18 juillet 2017

La face cachée du musette ou la vie privée de Jo Privat



Concert du 17 juillet 2017, source Salmière, Alvignac-Miers, organisé en partenariat avec l'association Racines, Alvignac. 
De l'autre côté du musette (par la compagnie Du souffle aux cordes).
A qui veut y regarder de près, et Mary Estrade a décortiqué les partitions des Jo Privat, Tony Murena et autre Gus Viseur trouvées dans un vide-grenier, l’accordéon musette est bien loin du cliché du bal aux ritournelles éculées qui lui ont valu méconnaissance voire mépris pendant une cinquantaine d’années. Mais voilà, Mary est clarinettiste, Marc Estrade guitariste, Jérôme Gast contrebassiste. Pourtant le trio rend hommage, à chaque instant, à cet instrument dont Mary rappelle les « petits noms », du classique piano à bretelles au boutonneux, en passant par le « branle-poumons » et « l’attrape grand-mère ». Casquettes vissées sur les têtes et marcels blancs, les trois musiciens ont un petit air canaille.
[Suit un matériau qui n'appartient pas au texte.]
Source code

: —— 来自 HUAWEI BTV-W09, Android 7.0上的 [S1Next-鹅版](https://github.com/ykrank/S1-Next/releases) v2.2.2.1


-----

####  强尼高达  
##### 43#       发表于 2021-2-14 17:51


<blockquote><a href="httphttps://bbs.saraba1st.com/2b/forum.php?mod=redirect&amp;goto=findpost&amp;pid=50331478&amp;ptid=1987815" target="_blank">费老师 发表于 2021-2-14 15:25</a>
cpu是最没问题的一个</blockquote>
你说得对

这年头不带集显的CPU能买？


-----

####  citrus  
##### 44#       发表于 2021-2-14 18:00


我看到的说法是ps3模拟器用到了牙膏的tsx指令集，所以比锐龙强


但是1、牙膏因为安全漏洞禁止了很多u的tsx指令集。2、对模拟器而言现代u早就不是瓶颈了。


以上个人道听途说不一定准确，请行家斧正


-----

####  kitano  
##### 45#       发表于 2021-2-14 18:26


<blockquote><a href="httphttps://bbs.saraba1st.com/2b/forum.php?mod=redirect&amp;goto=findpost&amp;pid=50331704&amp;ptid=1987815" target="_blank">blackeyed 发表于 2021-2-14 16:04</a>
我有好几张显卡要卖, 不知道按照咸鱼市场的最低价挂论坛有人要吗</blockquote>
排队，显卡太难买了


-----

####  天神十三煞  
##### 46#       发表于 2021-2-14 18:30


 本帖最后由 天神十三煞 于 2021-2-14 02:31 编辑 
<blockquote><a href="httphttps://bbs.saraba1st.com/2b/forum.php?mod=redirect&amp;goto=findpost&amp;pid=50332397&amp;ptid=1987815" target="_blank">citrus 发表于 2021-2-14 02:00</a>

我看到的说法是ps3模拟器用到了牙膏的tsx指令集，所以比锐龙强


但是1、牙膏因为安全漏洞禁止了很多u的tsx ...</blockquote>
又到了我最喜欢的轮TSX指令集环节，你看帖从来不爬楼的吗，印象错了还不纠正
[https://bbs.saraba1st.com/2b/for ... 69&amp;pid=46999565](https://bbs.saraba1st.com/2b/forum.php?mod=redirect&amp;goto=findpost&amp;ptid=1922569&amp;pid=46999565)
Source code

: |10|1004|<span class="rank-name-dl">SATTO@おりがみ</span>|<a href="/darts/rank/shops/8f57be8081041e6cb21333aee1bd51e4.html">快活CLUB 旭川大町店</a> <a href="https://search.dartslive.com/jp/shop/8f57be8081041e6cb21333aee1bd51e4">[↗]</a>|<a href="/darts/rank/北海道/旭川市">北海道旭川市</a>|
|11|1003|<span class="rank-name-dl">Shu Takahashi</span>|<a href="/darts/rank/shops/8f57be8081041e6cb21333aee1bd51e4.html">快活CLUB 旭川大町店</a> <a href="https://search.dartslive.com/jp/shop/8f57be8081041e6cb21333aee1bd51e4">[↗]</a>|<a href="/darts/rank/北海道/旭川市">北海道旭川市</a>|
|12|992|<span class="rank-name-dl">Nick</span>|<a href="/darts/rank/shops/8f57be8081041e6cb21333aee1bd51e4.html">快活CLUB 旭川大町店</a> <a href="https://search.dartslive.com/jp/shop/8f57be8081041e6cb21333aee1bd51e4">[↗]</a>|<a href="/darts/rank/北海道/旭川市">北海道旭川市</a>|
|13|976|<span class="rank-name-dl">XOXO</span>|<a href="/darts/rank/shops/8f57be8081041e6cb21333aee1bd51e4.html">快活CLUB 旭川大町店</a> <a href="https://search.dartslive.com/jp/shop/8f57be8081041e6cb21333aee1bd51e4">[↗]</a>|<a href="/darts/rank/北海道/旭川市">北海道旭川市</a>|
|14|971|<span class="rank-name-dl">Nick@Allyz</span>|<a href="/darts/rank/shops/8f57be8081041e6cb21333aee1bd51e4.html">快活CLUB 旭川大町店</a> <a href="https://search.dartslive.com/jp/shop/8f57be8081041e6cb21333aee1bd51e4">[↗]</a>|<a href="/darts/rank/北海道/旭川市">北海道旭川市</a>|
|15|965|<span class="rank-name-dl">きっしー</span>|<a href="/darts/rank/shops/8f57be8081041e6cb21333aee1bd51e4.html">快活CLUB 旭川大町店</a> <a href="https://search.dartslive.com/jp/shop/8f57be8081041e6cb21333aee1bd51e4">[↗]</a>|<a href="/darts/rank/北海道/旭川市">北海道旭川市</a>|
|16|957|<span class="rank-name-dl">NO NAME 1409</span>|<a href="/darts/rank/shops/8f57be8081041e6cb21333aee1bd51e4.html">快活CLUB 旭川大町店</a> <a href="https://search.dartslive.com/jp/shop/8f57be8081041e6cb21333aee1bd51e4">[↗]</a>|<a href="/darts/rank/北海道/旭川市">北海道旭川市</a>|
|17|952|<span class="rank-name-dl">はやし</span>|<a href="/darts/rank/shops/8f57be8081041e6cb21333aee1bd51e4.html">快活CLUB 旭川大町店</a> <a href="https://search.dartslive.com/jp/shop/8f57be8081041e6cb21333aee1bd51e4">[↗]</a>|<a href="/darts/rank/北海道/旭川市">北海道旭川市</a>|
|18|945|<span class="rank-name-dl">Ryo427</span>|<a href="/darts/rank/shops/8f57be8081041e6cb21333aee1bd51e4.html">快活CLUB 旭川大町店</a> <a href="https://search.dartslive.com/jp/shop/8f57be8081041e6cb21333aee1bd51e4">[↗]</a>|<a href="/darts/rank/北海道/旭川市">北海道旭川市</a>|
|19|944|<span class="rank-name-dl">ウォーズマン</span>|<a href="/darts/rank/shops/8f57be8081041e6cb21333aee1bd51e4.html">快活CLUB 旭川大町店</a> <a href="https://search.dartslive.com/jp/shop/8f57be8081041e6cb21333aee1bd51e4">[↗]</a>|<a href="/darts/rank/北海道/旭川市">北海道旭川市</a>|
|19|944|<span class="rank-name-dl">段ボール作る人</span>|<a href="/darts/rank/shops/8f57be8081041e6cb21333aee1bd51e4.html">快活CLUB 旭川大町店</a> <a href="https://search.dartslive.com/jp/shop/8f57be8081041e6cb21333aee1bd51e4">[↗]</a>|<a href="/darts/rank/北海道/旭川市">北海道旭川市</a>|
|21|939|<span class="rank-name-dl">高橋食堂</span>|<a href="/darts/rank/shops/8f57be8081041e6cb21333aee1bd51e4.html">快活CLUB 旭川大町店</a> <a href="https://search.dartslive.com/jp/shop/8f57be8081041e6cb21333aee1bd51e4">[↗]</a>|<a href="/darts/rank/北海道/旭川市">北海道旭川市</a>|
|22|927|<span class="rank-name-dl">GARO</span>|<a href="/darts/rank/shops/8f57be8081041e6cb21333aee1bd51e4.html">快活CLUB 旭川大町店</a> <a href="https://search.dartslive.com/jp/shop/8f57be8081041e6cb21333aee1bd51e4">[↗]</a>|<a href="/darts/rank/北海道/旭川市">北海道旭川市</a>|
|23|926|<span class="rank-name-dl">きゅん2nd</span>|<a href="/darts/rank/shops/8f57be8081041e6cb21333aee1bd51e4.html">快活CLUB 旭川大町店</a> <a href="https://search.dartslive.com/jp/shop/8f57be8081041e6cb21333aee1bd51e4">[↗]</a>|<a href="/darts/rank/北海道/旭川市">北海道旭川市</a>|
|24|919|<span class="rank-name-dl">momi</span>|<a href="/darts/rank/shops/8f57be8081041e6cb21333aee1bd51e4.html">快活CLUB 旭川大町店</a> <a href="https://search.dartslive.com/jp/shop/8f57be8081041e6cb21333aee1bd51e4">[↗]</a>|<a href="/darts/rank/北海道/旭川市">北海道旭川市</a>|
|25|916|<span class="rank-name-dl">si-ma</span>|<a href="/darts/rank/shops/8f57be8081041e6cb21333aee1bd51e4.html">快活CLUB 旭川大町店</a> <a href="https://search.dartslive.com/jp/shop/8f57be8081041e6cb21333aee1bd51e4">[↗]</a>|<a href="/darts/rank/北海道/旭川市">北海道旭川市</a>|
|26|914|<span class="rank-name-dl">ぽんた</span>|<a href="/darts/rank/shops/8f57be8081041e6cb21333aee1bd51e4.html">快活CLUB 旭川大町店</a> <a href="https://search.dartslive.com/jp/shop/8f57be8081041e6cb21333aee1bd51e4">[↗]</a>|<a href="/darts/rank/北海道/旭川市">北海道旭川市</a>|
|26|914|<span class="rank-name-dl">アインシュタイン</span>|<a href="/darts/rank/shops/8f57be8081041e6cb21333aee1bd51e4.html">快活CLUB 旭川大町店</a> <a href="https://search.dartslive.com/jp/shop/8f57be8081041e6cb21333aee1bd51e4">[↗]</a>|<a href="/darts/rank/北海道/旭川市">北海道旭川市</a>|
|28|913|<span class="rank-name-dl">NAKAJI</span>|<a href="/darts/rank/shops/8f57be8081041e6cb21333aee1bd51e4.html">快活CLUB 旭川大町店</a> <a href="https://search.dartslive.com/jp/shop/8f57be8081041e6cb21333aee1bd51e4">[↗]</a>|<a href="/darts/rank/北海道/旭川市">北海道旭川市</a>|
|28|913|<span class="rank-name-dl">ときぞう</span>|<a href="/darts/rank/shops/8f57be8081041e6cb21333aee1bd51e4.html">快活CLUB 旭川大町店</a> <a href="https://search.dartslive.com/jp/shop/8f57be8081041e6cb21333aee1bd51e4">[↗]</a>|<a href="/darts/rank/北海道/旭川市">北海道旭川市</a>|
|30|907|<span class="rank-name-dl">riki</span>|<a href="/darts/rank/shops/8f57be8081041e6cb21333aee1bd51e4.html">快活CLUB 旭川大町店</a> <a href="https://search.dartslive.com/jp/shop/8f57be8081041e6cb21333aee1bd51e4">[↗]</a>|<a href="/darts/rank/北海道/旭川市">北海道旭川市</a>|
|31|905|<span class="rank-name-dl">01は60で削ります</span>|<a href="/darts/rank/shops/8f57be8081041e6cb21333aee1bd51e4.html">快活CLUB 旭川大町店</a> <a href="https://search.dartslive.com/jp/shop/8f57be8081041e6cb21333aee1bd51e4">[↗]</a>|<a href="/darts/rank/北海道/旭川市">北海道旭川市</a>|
Le musette et la clarinette cheminent alors de conserve, de découverte en surprise, de mélodies en rythmes syncopés, de valse en jazz.
Mary raconte et le fil se noue au gré des anecdotes, familiales et voyageuses. Elle donne vie à un personnage qui se donne à la musique et à l’accordéon, entre les bars parisiens et les villes de province et  ce tissu biographique se colore de musique. Ne nous méprenons pas, il ne s’agit pas d’une histoire illustrée musicalement. Au contraire, chaque épisode n’est que le prétexte pour lever le voile sur la musique des grands accordéonistes de la première moitié du XXe siècle, chaque bar et chaque voyage impulsant une idée nouvelle où le musette montre peu à peu sa face cachée.
Voici venu le temps des chansons : « Que reste-t-il de nos amours ? », « Il suffirait de presque rien » où la voix et la contrebasse dialoguent avec ferveur, « Le soleil a rendez-vous avec la lune ». Alors le spectateur se laisse surprendre par une interprétation à la fois énergique et fragile, où la rythmique (guitare et contrebasse) dément toute mièvrerie et flirte avec le jazz, où sous la voix grave on entend frémir Colette Magny et Nina Simone.
Quand Jo Privat entend jouer les copains de Django Reinhardt, son accordéon invente le musette jazz. A ce moment du récit, le concert suit Jo Privat et les morceaux s’enchaînent sans craindre le mode mineur. L’ultra entendu « Nuages » s’énerve, s’écorche, se gratte, se tend et se détend, se cabre, se heurte et se défend avant de s’achever par une longue note aigüe à la clarinette, tenue, tenue, accrochée aux branches du tilleul bienveillant dont l’ombre s’estompe dans la nuit tombée. Le guitariste et le contrebassiste se lancent avec aisance dans l’aventure manouche.
Les amis Gus Viseur et Tony Murena se mêlent de cette histoire et un magnifique dialogue clarinette guitare ouvre le célèbre et poignant« Indifférence ». « La Complainte du progrès » de Boris Vian démarre, rapide, syncopée, drôle. Puis Mary scatte, longtemps, de sa voix grave, parfois rauque. Le décor change, on a quitté les bars du musette et les caves du jazz, nous nous surprenons à entendre une chanteuse de la Great Black Music, qui se tord pour donner le fond de son âme.
A Souillac, nous aimons la musique de Mary et de ses complices, celle qui éveille le lieu enfoui dans chacun d'entre nous où la peine et le doute se fondent avec la joie, celle qui arrange les idées reçues, qui éclaire à coups d’émotion les mélodies.